# Raw data
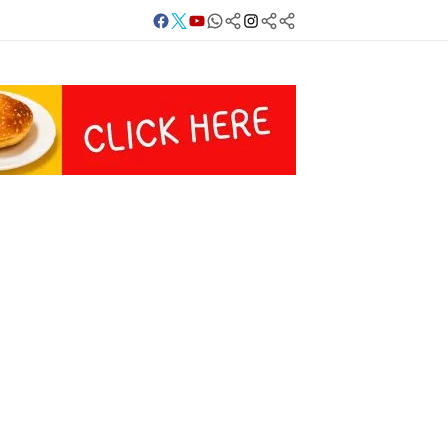
Facebook
Twitter
Youtube
Whatsapp
बलिया
Instagram
Telegram
Threads
लाइव
का
Whatsapp
चैनल
FOLLOW/JOIN
करें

# Exercise directions
Reproduce every text line of the records above verbatim and in their original order. Leave the pictures out of the answer.

# Task solution
Facebook
Twitter
Youtube
Whatsapp
बलिया
Instagram
Telegram
Threads
लाइव
का
Whatsapp
चैनल
FOLLOW/JOIN
करें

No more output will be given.